▶ EXCERPTED RECORDS:
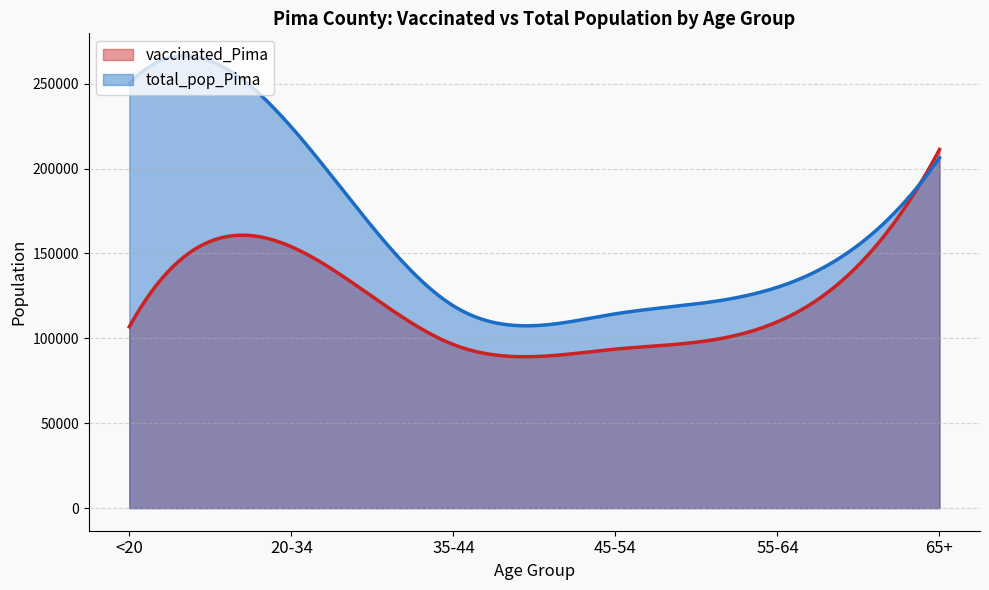

Where is total_pop_Pima nearest to the value 182286?

65+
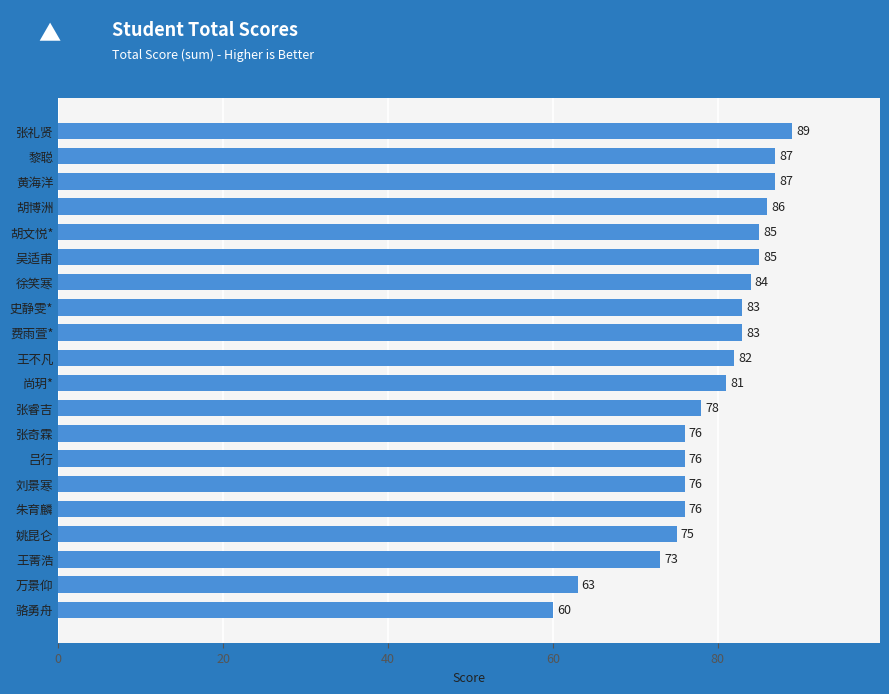

Reading top to bottom, transcribe all the data shown in this chart.

89	87	87	86	85	85	84	83	83	82	81	78	76	76	76	76	75	73	63	60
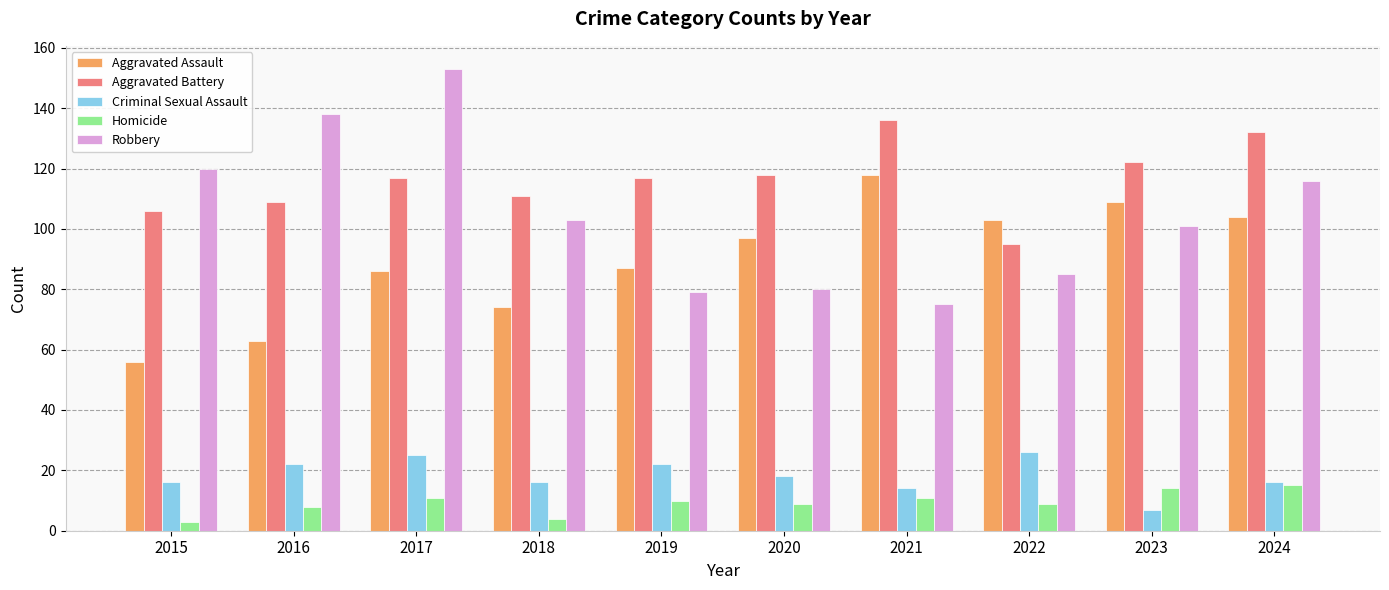

True or false: Aggravated Battery has a value of 166 at 2019.

False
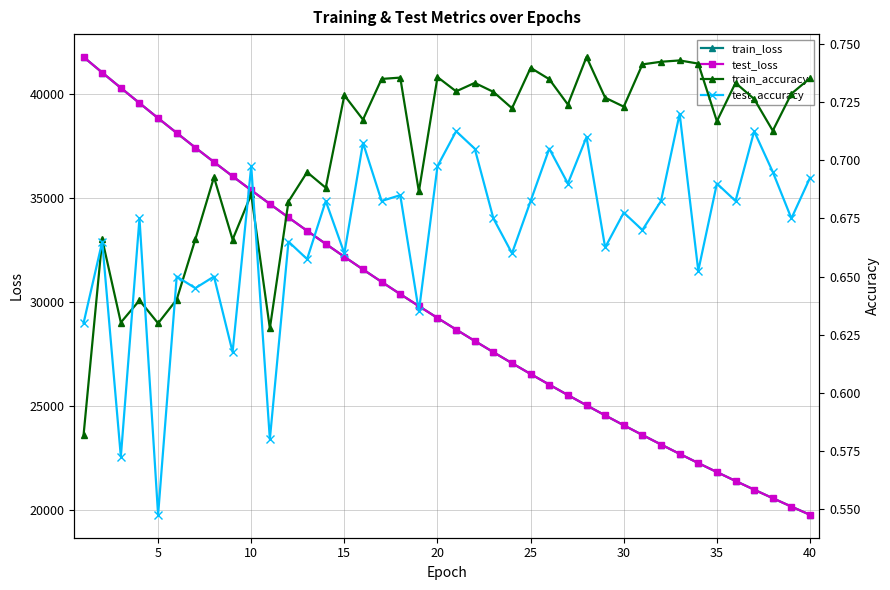

What is the difference between the maximum and minimum values in the test_loss series?

22003.7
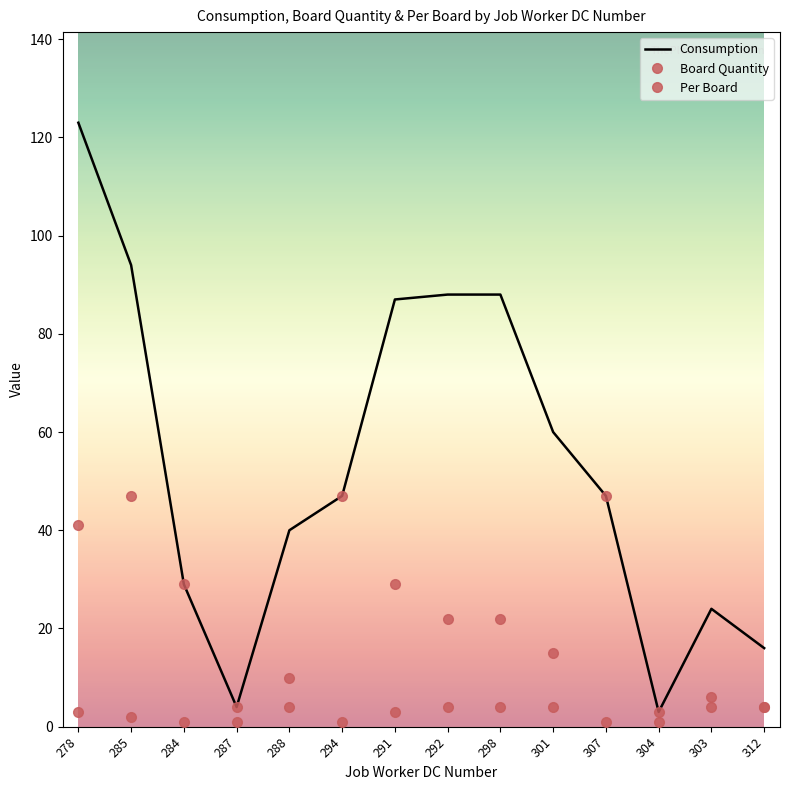

Rank the series by their average value, from highest to lowest.

Consumption, Per Board, Board Quantity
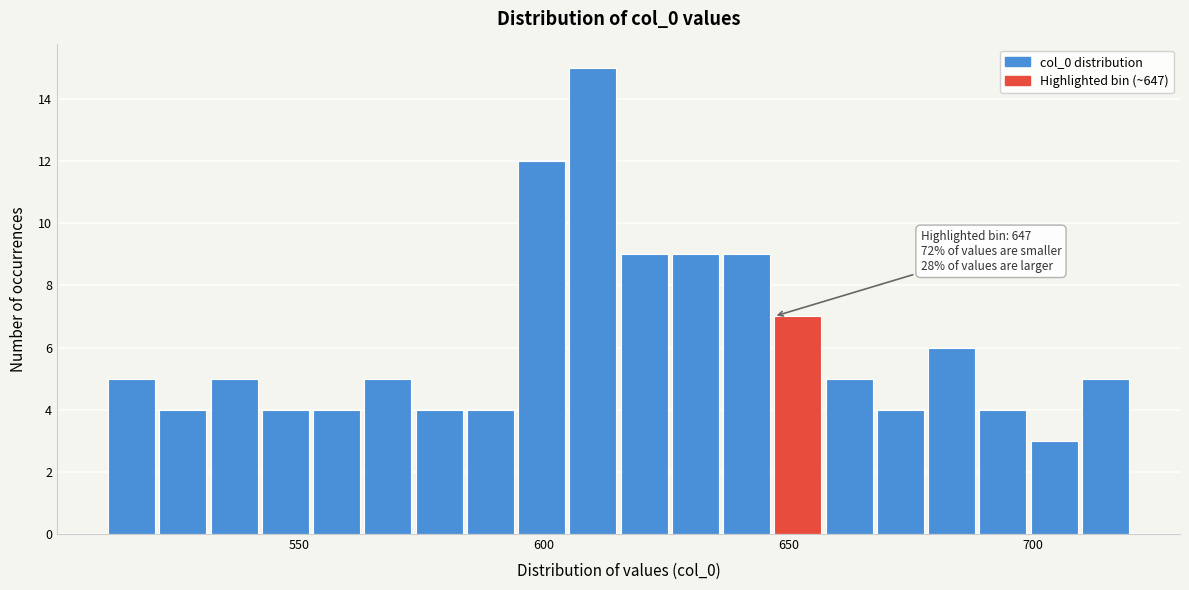

Around what value on the x-axis is the tallest bar? Give the approximate position of its centre, as read against the axis.

610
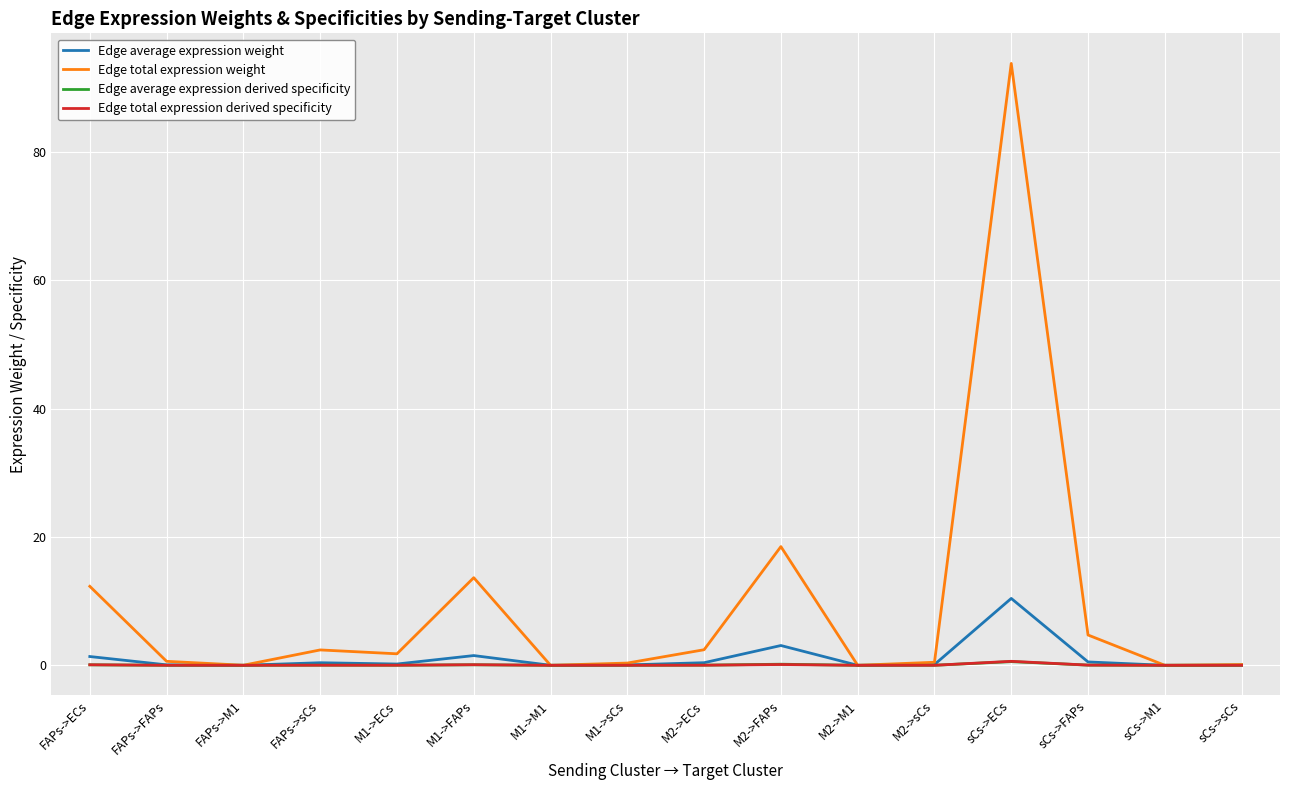

At which category is the sum across all series the highest?

sCs->ECs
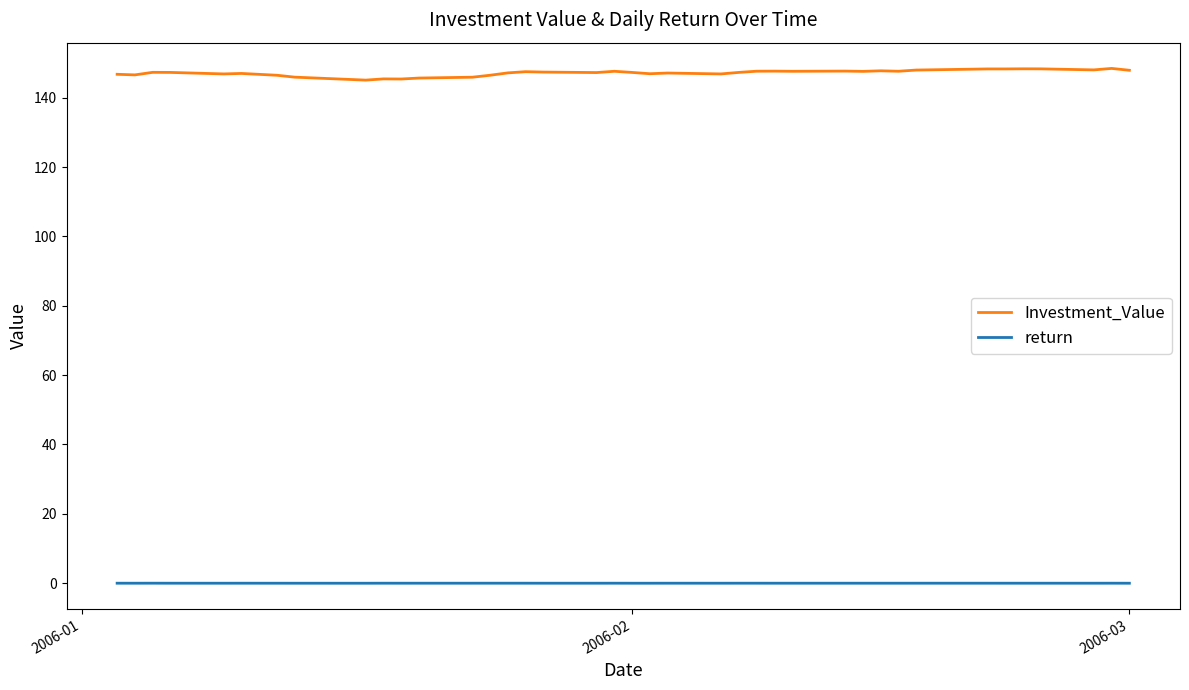

What is the greatest value displayed?

148.4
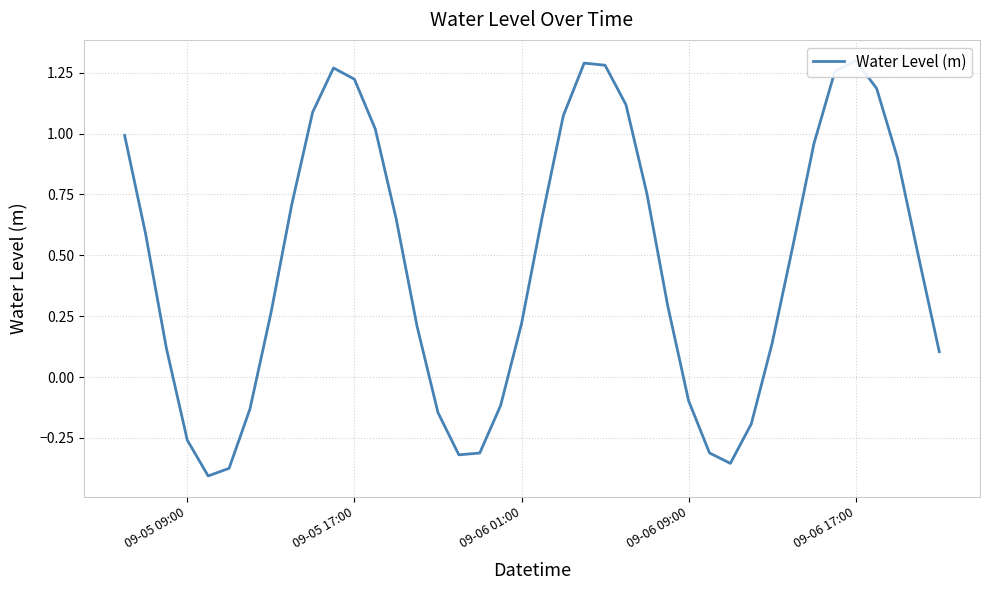

At which label does the data first exceed 0?

09-05 09:00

▶ WHAT YOU NEED TO DO:
Rewrite all the entries above, swapping "series" for "data sets" and keeping everything else the same. Leave the pictures out of your answer.

▶ SOLUTION:
Where is total_pop_Pima nearest to the value 182286?

65+

Reading top to bottom, transcribe all the data shown in this chart.

89	87	87	86	85	85	84	83	83	82	81	78	76	76	76	76	75	73	63	60

True or false: Aggravated Battery has a value of 166 at 2019.

False

What is the difference between the maximum and minimum values in the test_loss data sets?

22003.7

Rank the data sets by their average value, from highest to lowest.

Consumption, Per Board, Board Quantity

Around what value on the x-axis is the tallest bar? Give the approximate position of its centre, as read against the axis.

610

At which category is the sum across all data sets the highest?

sCs->ECs

What is the greatest value displayed?

148.4

At which label does the data first exceed 0?

09-05 09:00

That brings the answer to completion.